— What you will do —
Using the data below, return all lines in which "reliant" appears.

━━━━━━━━━━

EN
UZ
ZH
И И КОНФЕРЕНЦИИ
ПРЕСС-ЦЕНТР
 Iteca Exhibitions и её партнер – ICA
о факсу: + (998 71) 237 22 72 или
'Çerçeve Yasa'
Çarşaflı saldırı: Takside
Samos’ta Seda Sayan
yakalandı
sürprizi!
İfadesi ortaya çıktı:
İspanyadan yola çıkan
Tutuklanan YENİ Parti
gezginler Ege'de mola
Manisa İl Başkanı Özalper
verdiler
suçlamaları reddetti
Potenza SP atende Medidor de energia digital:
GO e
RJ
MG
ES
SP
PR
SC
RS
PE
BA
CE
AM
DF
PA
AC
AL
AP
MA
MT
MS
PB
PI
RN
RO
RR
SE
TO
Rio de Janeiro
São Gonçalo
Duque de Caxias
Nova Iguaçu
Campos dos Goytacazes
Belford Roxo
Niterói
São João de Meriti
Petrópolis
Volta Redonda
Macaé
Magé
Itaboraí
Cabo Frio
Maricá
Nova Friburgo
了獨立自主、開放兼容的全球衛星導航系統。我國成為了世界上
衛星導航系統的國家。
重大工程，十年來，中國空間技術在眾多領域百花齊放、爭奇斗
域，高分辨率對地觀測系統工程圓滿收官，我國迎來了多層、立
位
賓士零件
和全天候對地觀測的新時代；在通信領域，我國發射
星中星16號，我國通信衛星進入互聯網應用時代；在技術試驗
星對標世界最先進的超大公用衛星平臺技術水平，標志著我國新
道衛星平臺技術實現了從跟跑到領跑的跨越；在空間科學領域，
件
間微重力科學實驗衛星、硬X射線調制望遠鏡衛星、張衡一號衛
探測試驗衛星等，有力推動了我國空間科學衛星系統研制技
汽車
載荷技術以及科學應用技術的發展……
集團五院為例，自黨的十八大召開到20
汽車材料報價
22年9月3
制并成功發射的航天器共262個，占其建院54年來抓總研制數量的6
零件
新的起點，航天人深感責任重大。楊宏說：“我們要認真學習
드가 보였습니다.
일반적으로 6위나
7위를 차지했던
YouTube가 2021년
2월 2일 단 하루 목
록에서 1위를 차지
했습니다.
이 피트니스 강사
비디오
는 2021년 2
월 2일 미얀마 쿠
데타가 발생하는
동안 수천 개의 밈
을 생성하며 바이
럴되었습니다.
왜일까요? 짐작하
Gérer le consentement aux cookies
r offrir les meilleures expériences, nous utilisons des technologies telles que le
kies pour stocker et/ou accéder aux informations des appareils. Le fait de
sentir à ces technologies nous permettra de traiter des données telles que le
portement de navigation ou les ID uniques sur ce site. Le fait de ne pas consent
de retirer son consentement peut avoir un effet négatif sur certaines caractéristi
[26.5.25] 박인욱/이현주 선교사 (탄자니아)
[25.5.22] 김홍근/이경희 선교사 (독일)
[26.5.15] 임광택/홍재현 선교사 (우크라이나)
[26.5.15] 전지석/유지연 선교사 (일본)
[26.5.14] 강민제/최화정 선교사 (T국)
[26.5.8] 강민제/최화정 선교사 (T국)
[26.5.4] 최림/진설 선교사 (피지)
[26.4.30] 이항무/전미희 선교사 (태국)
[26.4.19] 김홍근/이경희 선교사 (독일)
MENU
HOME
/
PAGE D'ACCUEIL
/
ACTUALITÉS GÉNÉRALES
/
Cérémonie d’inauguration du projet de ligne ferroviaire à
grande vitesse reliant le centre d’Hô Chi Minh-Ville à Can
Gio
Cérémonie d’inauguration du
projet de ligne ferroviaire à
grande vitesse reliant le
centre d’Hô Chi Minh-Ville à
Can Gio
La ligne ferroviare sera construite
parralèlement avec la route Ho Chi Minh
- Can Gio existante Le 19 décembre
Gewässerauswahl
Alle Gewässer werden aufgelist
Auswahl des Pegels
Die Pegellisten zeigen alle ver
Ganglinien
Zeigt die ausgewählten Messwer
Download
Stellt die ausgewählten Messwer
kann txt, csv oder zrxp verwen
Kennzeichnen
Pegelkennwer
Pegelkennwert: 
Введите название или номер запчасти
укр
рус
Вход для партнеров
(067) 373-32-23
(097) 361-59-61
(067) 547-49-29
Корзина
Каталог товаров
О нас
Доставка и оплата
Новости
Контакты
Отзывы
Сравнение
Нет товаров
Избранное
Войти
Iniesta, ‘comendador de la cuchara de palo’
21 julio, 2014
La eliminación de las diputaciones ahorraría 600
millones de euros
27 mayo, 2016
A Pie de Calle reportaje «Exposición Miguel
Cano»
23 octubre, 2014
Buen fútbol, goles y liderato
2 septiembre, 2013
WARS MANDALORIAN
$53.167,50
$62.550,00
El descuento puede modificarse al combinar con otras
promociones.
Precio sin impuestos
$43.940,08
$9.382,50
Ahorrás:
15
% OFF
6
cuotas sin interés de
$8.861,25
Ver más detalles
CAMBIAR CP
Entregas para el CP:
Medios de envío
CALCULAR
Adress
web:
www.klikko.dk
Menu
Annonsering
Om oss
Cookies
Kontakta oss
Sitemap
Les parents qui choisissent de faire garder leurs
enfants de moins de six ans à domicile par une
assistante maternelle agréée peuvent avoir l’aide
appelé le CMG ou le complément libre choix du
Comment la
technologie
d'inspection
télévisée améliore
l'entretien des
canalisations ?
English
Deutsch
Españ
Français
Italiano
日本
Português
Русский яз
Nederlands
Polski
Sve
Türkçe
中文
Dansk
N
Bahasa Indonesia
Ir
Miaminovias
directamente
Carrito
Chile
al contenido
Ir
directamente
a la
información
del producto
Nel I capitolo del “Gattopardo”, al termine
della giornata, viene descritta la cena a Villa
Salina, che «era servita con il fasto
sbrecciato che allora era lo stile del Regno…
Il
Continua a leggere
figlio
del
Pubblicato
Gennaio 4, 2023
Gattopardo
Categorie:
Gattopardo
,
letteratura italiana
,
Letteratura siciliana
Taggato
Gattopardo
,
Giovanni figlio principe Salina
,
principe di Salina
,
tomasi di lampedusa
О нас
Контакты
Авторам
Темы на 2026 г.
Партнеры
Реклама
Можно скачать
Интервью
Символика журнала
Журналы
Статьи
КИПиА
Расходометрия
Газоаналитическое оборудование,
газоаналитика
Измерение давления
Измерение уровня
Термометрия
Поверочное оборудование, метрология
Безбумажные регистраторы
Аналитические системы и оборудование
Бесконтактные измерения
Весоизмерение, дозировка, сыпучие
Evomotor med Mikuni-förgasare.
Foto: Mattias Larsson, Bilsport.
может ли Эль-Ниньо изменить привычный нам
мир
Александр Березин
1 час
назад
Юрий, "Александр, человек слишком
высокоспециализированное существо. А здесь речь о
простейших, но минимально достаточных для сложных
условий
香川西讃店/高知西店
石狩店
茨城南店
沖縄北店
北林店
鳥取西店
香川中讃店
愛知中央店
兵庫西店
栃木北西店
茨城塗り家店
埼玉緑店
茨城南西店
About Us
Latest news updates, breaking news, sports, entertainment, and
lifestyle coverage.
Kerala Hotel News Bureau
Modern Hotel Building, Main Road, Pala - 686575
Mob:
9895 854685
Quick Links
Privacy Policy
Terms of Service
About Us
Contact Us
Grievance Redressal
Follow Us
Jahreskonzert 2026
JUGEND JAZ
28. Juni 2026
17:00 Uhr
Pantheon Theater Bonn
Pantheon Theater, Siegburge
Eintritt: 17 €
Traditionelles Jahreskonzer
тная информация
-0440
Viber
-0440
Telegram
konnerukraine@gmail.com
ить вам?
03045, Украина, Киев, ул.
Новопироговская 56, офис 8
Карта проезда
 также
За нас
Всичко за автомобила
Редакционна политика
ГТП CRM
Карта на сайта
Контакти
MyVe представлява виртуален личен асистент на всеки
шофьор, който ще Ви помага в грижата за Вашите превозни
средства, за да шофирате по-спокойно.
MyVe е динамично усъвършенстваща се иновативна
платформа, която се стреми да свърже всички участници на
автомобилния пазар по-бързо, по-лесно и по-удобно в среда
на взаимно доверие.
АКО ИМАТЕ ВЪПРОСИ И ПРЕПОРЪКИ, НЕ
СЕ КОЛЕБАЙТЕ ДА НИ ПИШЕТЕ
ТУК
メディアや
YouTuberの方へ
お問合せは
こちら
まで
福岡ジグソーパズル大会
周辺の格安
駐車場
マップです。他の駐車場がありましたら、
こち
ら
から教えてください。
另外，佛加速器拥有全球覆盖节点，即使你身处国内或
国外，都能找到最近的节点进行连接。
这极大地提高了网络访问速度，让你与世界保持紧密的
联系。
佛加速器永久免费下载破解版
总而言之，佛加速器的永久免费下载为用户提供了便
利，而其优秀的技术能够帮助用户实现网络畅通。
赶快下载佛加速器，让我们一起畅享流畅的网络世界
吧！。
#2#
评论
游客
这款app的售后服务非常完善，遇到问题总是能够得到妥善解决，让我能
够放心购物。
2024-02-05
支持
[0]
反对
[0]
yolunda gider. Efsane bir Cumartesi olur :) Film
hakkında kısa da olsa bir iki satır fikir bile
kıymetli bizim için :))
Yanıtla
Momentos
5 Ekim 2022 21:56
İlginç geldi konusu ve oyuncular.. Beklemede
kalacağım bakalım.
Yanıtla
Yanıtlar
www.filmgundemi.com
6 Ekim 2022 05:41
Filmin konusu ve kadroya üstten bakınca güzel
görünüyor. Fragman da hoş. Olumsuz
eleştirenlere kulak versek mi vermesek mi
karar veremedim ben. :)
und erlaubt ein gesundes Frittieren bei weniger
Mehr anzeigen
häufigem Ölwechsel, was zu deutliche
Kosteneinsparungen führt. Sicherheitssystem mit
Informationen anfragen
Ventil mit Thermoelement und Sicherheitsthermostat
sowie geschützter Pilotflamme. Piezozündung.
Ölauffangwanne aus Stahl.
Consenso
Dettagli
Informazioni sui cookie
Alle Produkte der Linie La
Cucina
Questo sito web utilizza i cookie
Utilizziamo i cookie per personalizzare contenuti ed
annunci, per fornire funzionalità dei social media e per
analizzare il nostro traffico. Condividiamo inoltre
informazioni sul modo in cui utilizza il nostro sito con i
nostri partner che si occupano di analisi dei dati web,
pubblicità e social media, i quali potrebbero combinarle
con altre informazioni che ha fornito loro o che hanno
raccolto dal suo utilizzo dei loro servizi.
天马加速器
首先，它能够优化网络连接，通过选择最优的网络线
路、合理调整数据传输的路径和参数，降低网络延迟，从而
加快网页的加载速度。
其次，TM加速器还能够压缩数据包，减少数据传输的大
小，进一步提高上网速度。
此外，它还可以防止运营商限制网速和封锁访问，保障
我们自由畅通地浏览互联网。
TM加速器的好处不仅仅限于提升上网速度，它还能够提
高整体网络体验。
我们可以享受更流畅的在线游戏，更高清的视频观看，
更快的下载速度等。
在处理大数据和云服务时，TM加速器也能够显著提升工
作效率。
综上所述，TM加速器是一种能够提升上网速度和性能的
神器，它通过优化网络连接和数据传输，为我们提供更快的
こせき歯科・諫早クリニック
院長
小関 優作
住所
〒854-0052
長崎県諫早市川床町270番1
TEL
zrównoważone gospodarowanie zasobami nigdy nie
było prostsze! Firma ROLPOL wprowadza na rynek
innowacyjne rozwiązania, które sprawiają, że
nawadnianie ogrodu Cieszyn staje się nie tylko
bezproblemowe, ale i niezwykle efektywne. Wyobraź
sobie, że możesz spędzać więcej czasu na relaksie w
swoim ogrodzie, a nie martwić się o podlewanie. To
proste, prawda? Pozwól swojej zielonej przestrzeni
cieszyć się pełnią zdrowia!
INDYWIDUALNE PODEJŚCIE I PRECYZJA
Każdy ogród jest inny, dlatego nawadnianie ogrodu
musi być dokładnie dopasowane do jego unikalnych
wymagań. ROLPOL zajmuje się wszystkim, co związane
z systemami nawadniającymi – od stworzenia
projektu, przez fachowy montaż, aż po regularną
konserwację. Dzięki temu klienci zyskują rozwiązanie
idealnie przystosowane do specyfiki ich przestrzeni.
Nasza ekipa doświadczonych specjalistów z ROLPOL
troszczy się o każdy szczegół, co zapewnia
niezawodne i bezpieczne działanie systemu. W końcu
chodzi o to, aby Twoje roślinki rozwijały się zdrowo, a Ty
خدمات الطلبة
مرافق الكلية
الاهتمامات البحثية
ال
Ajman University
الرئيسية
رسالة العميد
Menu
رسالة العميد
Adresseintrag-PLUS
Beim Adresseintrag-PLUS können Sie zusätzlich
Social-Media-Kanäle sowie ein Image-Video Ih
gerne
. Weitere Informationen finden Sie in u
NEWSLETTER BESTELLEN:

━━━━━━━━━━

— Output for this exercise —
grande vitesse reliant le centre d’Hô Chi Minh-Ville à Can
grande vitesse reliant le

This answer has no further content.